Economics
The Texas dairy industry boosts local, state and national economies.
Jobs and income are generated when farmers purchase machinery, trucks, fuel and other equipment; buy feed and healthcare for their animals; and use services such as banking and insurance. And after the milk leaves the farm, it continues to create jobs in transportation, distribution, processing and retail markets.
Dairy feeds the Texas economy:
- 351 Grade A dairies with an estimated 586,395 cows produced more than 14.8 billion pounds of milk (more than 1.7 billion gallons) in 2020, up 7% from 2019.
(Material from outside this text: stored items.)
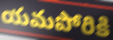
యమపోరికి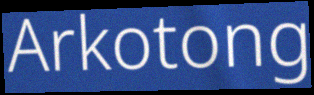
ArkotongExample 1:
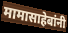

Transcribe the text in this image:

मामासाहेबांनी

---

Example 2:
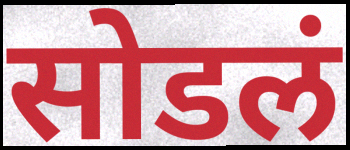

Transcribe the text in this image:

सोडलं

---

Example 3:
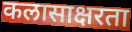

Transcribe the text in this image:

कलासाक्षरता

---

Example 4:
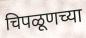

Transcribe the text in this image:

चिपळूणच्या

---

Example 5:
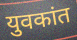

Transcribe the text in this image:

युवकांत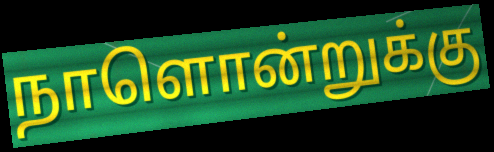
நாளொன்றுக்கு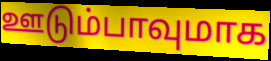
ஊடும்பாவுமாக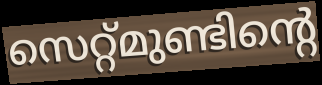
സെറ്റ്മുണ്ടിന്റെ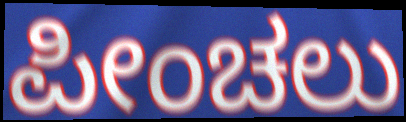
ಪೀಂಚಲುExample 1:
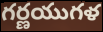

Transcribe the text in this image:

గర్ణయుగళ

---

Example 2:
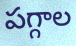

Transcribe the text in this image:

పగ్గాల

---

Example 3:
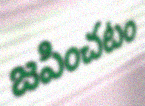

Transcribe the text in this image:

జపించటం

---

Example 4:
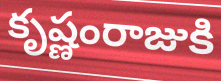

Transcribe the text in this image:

కృష్ణంరాజుకి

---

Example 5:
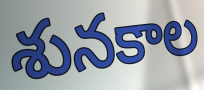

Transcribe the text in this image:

శునకాల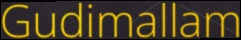
Gudimallam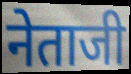
नेताजी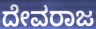
ದೇವರಾಜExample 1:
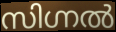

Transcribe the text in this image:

സിഗ്നൽ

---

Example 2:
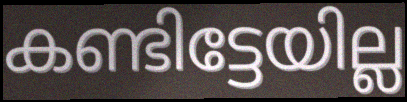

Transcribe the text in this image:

കണ്ടിട്ടേയില്ല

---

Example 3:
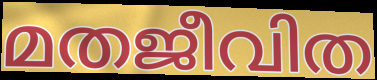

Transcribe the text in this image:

മതജീവിത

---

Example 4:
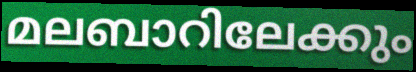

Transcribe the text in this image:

മലബാറിലേക്കും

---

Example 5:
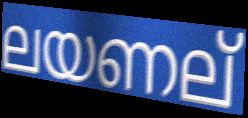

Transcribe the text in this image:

ലയണല്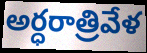
అర్ధరాత్రివేళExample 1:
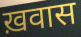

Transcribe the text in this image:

ख़वास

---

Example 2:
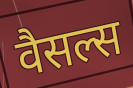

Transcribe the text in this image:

वैसल्स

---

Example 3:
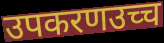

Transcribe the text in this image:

उपकरणउच्च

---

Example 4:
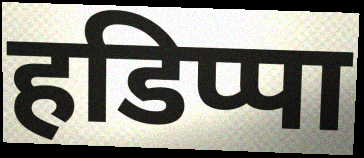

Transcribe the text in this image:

हडिप्पा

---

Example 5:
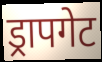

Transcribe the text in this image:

ड्रापगेट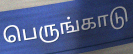
பெருங்காடுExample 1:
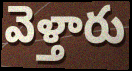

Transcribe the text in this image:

వెళ్తారు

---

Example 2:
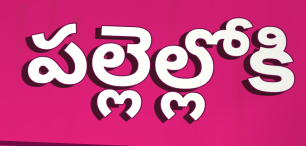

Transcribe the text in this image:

పల్లెల్లోకి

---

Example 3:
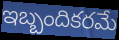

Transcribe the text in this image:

ఇబ్బందికరమే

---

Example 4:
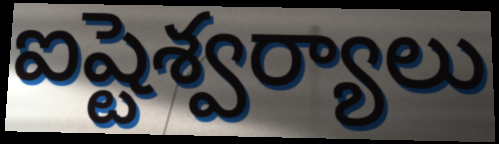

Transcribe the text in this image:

ఐష్టెశ్వర్యాలు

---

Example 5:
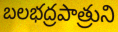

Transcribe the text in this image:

బలభద్రపాత్రుని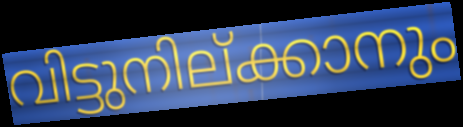
വിട്ടുനില്ക്കാനുംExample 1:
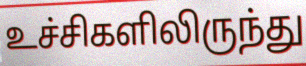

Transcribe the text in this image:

உச்சிகளிலிருந்து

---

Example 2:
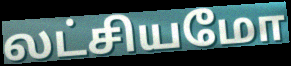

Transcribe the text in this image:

லட்சியமோ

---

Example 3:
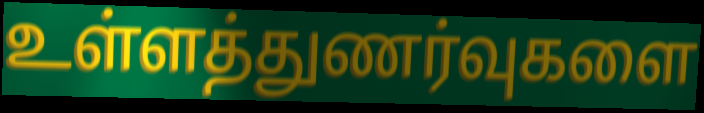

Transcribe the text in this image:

உள்ளத்துணர்வுகளை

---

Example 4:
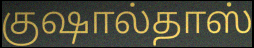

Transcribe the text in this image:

- The average dairy herd has 1,487 cows (fifth nationally), and each cow produces an average of 2,861 gallons of milk per year, or about 7.84 gallons per day.
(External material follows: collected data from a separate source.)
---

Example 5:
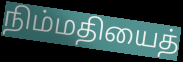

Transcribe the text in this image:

நிம்மதியைத்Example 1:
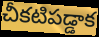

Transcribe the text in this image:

చీకటిపడ్డాక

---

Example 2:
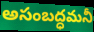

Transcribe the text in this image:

అసంబద్ధమనీ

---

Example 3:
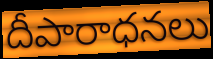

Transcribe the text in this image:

దీపారాధనలు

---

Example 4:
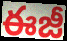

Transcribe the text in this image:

ఈజీ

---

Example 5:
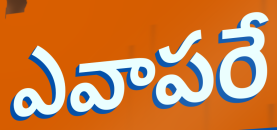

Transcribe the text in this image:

ఎవాపరే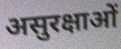
असुरक्षाओं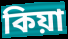
কিয়া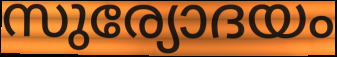
സുര്യോദയം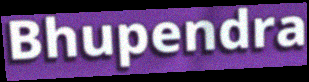
BhupendraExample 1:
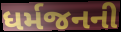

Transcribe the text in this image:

ધર્મજનની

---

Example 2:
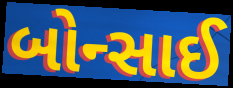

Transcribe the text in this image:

બોન્સાઈ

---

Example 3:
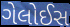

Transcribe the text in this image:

ગેલોઈસ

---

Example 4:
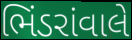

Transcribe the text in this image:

ભિંડરાંવાલે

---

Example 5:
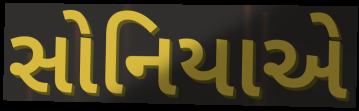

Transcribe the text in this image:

સોનિયાએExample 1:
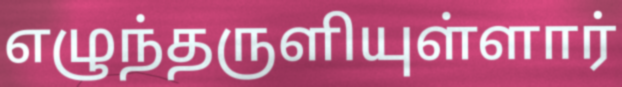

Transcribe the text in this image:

எழுந்தருளியுள்ளார்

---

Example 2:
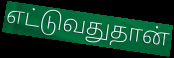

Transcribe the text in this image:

எட்டுவதுதான்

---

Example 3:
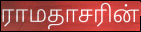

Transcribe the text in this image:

ராமதாசரின்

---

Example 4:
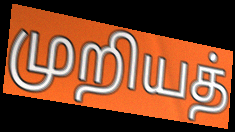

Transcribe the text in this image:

முறியத்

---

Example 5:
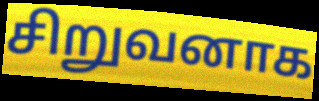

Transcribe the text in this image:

சிறுவனாகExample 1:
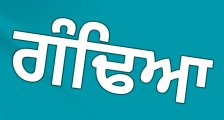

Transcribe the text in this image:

ਗੰਢਿਆ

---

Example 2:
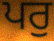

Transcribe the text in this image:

ਪਰੁ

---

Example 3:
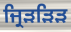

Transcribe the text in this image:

ਜ੍ਰਿੜੜਿੜ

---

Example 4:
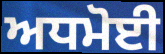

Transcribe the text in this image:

ਅਧਮੋਈ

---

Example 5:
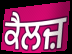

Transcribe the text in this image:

ਕੈਲਜ਼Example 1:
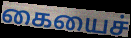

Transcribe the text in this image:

கையைச்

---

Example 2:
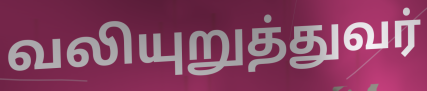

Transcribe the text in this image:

வலியுறுத்துவர்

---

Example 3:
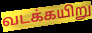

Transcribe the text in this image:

வடக்கயிறு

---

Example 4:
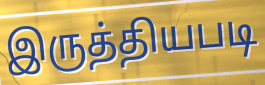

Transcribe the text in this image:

இருத்தியபடி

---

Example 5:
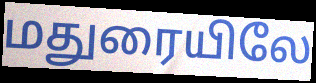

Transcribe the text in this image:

மதுரையிலே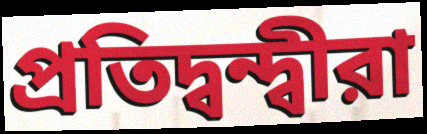
প্রতিদ্বন্দ্বীরাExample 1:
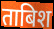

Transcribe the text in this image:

ताबिश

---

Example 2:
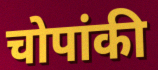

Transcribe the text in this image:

चोपांकी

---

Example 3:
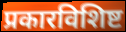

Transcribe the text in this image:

प्रकारविशिष्ट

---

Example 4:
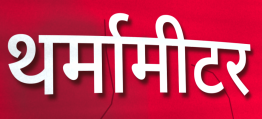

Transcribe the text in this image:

थर्मामीटर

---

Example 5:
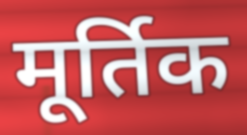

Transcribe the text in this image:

मूर्तिकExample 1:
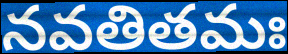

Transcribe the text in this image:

నవతితమః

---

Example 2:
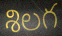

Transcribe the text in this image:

శిలగ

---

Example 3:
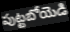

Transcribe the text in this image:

పుట్టబోయెడి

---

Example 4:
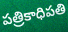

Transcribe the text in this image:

పత్రికాధిపతి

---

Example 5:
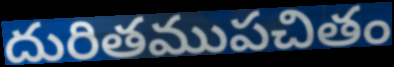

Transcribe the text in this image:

దురితముపచితం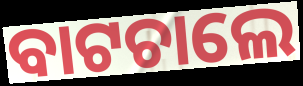
ବାଟଚାଲେ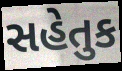
સહેતુક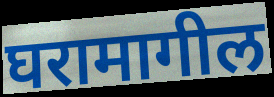
घरामागील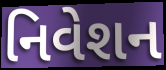
નિવેશન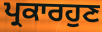
ਪ੍ਰਕਾਰਹੁਣ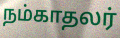
நம்காதலர்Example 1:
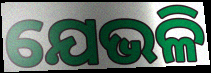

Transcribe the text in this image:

ଯେଭଳି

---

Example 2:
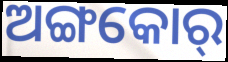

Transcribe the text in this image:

- Both Texas milk production and milk output per cow rank fifth nationally.
- Dairy delivers a $50.3 billion total state economic impact (direct and indirect).
- Dairy contributes $1.6 billion in state taxes in Texas.
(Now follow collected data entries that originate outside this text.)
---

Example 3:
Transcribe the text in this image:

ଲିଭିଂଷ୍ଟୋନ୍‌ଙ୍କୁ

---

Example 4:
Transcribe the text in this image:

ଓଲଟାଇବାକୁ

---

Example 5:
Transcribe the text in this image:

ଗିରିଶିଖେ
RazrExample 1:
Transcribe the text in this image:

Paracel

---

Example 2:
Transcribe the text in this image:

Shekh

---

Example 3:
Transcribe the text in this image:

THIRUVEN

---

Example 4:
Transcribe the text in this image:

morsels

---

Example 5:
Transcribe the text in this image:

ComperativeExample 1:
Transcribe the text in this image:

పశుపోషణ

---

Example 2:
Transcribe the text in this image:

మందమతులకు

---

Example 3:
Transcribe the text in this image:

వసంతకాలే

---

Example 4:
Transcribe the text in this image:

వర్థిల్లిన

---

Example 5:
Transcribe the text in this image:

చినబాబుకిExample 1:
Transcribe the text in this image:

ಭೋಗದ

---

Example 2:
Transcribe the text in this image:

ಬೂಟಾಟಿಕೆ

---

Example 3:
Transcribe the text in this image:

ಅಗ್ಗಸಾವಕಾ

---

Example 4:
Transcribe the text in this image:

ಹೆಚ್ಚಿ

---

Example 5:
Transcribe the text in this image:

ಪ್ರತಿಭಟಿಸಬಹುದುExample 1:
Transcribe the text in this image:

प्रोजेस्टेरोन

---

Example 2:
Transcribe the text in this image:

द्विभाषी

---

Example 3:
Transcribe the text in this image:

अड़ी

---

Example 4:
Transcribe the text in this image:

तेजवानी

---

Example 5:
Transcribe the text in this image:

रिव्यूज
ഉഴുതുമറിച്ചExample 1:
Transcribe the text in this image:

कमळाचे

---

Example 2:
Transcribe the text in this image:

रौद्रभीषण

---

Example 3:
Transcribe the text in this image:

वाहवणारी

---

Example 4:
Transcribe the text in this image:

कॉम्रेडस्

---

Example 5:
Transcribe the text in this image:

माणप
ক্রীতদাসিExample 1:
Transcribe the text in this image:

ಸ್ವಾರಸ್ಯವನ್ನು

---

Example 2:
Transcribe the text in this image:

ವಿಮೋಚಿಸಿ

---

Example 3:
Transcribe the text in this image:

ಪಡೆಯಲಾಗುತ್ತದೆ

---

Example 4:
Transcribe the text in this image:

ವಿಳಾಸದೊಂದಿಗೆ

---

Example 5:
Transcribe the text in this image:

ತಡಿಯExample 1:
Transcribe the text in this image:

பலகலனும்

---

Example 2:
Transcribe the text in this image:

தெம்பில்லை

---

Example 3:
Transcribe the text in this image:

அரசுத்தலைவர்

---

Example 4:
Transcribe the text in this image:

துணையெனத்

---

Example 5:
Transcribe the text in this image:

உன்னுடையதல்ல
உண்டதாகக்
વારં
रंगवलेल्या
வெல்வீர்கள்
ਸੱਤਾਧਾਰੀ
- Dairy (milk and cows) brought in more than $2.4 billion in total cash receipts in 2019, with a $1.8 billion total contribution to Texas’ gross domestic product. Texas dairies contribute 2.8% of the state’s GDP.
- Milk produced in Texas in 2018 had an estimated value of almost $2 billion, which is 7.86% of the total value of all Texas agriculture commodity production.
- 253,000 total jobs (direct and indirect) with $12.7 billion in wages are created by the Texas dairy industry.
- Texas dairy exports total $486.2 million.